- ¡Siéntate!
La voz
sonó en su cabeza como a tormenta en una cerrada noche del penúltimo
mes del año. Ya eran demasiados los truenos que llegaban a
atemorizarlo en las últimas jornadas, incluso en los meses
estivales, para que ahora, por San Andrés, se hubiera sobresaltado
como lo hizo. Porque aquel ¡Siéntate!, con el cielo despejado como
estaba cuando se produjo, le hicieron que se le pusiera la carne de
gallina y se le erizaran los vellos de sus brazos, y más después
que a la orden recibida, porque sí que lo fue, le siguiera un
imperativo ¡y quítate la camiseta!
Él,
sin darle tiempo a que las dudas invadieran su proceder, acató los
mandamientos otoñales recibidos, no sin dejar de hacer, coincidiendo
con que ella se encontraba en otra habitación, una liviana e
imperceptible observación.
- Tampoco es para ponerse así.
Y se
sentó. Y se descamisó. Y con los ojos cerrados, aguantó impasible
a que su mandante hiciera con él lo que le viniese en ganas. De nada
servirían sus observaciones ni sus sugerencias sobre el tema; como
siempre no serían tomadas en cuenta. Y la verdad era que a él se la
traía al pairo.
Y la
espera iba a ser más larga de la deseada, ya que al tiempo que
procedía a su descamisado, el ring ring del teléfono sonaba en el
salón.
Pero
no le dio mucho tiempo en darle juego a sus pensamientos con los ojos
cerrados, ya que en esta ocasión, cosa extraña, la conversación
telefónica tuvo una duración menor que la habitual.
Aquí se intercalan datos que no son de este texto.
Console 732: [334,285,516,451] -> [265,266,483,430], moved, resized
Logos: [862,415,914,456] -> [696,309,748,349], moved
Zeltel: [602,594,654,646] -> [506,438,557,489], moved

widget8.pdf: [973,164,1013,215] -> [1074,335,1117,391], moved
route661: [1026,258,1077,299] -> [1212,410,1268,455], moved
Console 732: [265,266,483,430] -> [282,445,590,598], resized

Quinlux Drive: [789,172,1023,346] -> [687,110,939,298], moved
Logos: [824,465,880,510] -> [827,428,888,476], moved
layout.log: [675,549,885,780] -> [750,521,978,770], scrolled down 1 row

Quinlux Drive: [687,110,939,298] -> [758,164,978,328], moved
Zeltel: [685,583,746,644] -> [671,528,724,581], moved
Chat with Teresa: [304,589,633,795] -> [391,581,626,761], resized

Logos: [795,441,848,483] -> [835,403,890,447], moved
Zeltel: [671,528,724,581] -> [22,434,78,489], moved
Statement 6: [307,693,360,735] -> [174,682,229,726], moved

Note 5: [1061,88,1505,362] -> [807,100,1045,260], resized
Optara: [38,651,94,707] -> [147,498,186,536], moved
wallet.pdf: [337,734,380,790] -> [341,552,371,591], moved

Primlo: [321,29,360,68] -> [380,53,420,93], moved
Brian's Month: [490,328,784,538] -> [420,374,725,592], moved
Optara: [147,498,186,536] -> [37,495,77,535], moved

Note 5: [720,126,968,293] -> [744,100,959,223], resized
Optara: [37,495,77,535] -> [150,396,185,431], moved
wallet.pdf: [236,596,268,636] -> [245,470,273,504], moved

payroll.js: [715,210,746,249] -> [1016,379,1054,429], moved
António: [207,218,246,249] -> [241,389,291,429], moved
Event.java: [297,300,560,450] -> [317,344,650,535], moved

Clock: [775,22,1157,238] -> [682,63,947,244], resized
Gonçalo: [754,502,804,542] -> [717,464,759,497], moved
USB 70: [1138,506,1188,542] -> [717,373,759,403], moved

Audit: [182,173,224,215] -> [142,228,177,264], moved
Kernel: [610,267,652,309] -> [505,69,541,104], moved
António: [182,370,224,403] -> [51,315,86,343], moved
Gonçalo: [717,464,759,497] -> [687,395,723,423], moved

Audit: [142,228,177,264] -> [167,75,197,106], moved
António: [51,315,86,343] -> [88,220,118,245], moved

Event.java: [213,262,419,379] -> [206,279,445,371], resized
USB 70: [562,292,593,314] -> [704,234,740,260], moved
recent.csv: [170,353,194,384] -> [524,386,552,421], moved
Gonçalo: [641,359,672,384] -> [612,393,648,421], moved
Y entonces
llegó con el mismo ímpetu que cuando soltó aquel ¡Siéntate!
- ¡Agacha la cabeza y no hables!
Sumisamente
él obedeció, volviendo a cercenar su impaciente mirada al unir sus
párpados, procediendo, sin intención alguna, a cerrar sus puños
como muestra de intranquilidad por lo que le pudiera venir encima.
Y se
dejó llevar, sin pasarle por su mente el no acatar aquel ¡Agacha la
cabeza y no hables! , aunque eso sí, de vez en cuando se atrevía a
entreabrir sus ojos para no ver nada, ya que la posición de su
cabeza subyugada le impedía ver alguna cosa que le ayudara a
sobrellevar por lo que estaba pasando.
Y fue
en el momento en que su trance se encontraba en el punto más
álgido, cuando una nueva frase de su mandante volvió a
sobresaltarlo.
- ¡Levanta la cabeza!
Y así
lo hizo, aunque sin atreverse a quebrar su falta de visión por lo
que le pudiera venir encima, dejándose llevar y a la espera de
recibir otra frase imperativa, frase que se dejó esperar por espacio
de unos largos e interminables minutos.
- ¡Ea!, ya estás listo. Abre los ojos y dime cómo te he dejado. No me digas que no te he dejado bien; ni un trasquilón.
- Pues la verdad es que te has lucido. Perfecto.